Question about assigning back to the dataframe

I apologize if this is a basic question but I’ve been working through Guided Project: Exploring Ebay Car Sales Data & have a general question around when to use .loc to assign back to the dataframe.

Example:

`autos = autos[autos['price'].between(0, 150000)]`

vs.

`variable = (autos['registration_year'] > 1900) & (autos['registration_year'] < 2016)

autos = autos.loc[variable]

autos['registration_year'].describe()`

In the 2nd example, my initial effort was to apply it back via the conventional method of assignment: autos = autos[variable]. I quickly learned that turned the whole dataframe into boolean argument.

My question is, how do you know when to use .loc and the ‘other’ way (I don’t know the correct term).

Thank you!

1 Like

variable is a boolean series
According to my thinkinging i think autos = autos[variable] will be similar to autos = autos.loc[variable]

This usually depend on what you want to achieve. E.g I would want some columns that satisfy the condition you defined in the variable you could use the .loc with the variable to select rows that obey variable and then use it to select the columns you want. Below I’ve included the links for data selection, Learn more.

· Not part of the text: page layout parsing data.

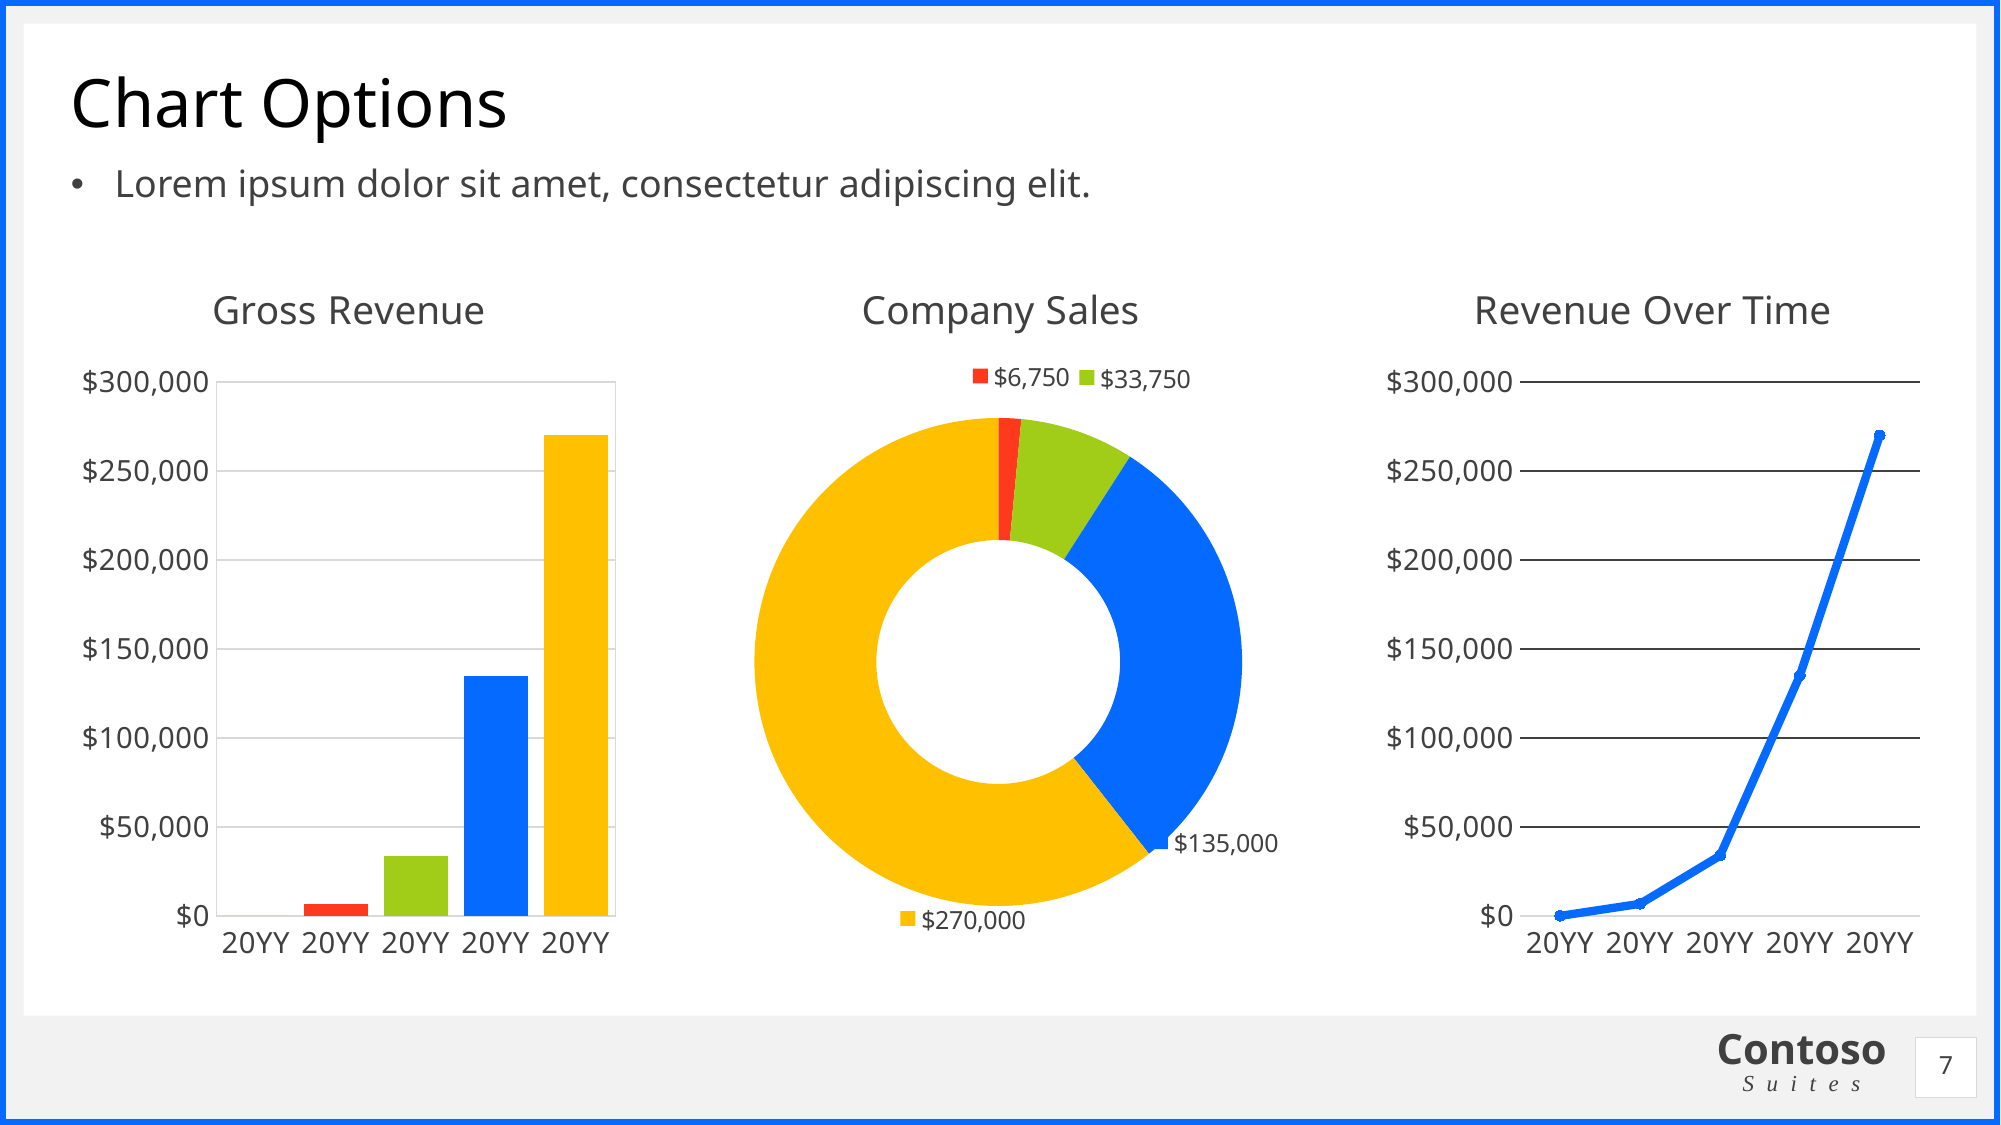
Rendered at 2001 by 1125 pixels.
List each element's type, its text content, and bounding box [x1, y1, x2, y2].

slide_number 7 [1915, 1037, 1977, 1098]
chart [70, 247, 627, 978]
chart [722, 247, 1279, 978]
title Chart Options [70, 70, 1932, 142]
list Lorem ipsum dolor sit amet, consectetur adipiscing elit. [70, 165, 1931, 225]
chart [1374, 247, 1931, 978]
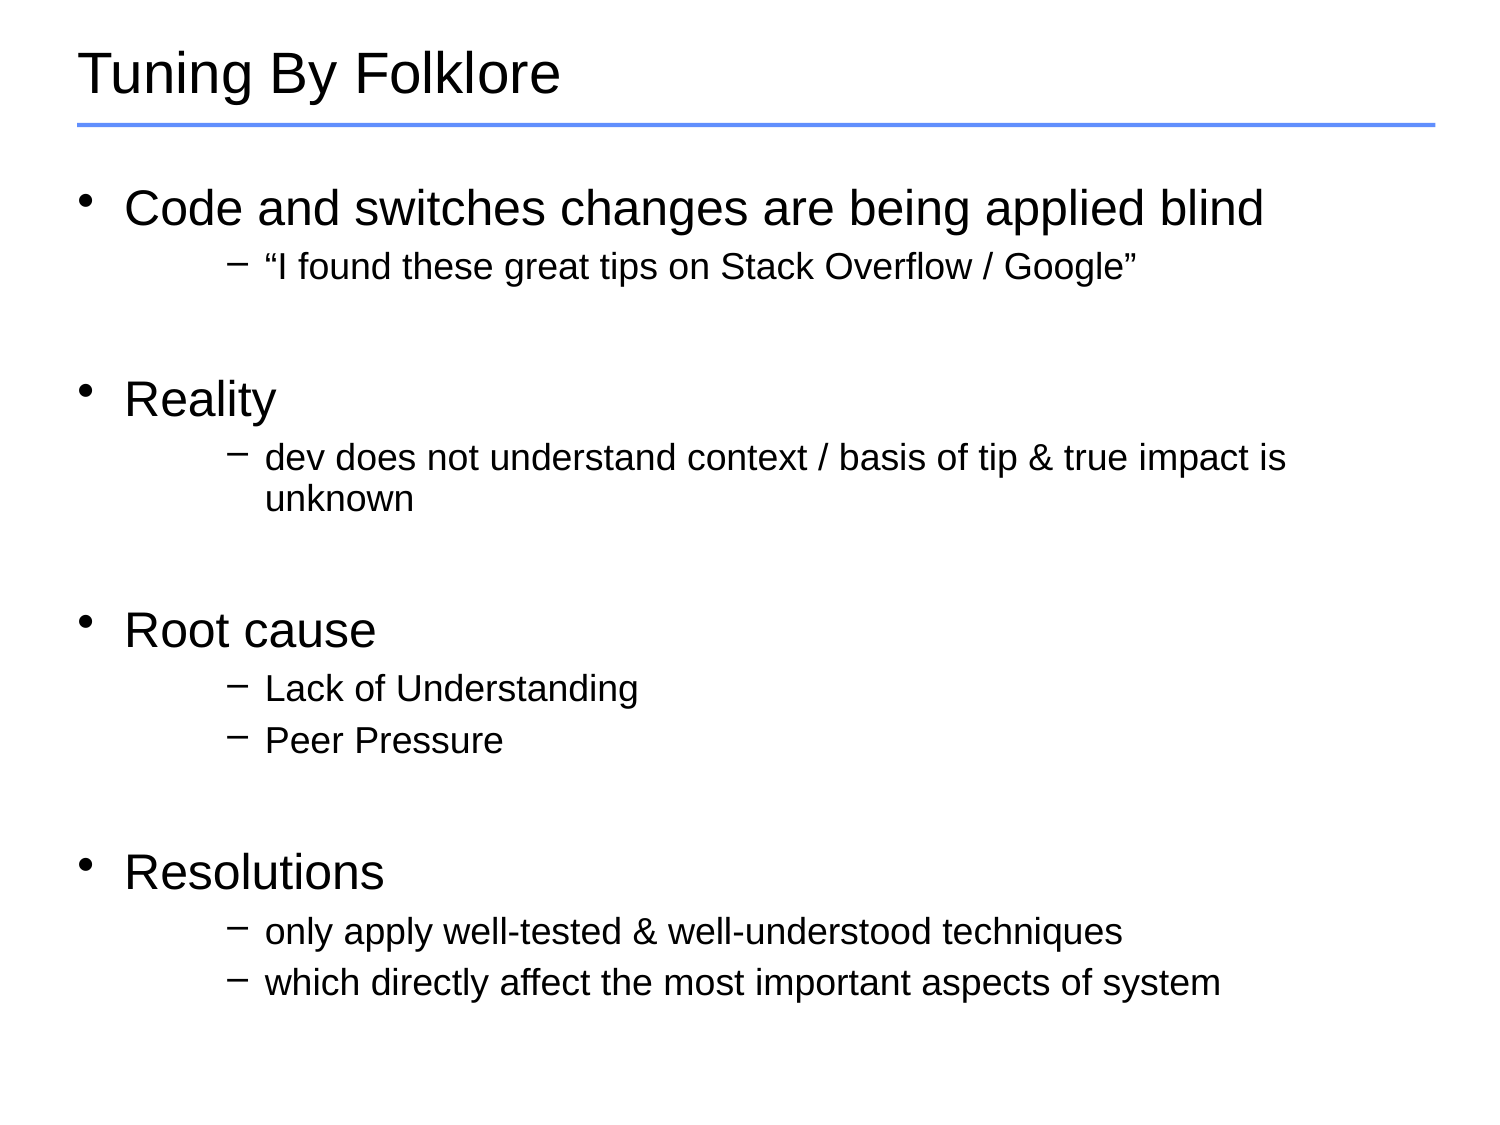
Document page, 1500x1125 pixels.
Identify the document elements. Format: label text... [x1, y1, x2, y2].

list Code and switches changes are being applied blind “I found these great tips on Stack Overflow / Google” Reality dev does not understand context / basis of tip & true impact is unknown Root cause Lack of Understanding Peer Pressure Resolutions only apply well-tested & well-understood techniques which directly affect the most important aspects of system [62, 174, 1438, 1100]
title Tuning By Folklore [62, 37, 1438, 113]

Indexing and selecting data — pandas 1.1.1 documentation

1 Like

Don’t apologize for asking questions.

Even though your question is general, but it’s better to also include the link to the Mission/Mission Step for others to refer to.

What exactly was the output of

autos = autos[variable]

Because the above and autos = autos.loc[variable] should produce the same output.

1 Like

@info.victoromondi That cheat sheet is awesome! Thank you for sharing - will keep that handy.

@the_doctor It was less related to the specific Mission (was just using that code as an example). I think I’m a little clearer on it now, that cheat sheet will help a lot.

Thank you both!

1 Like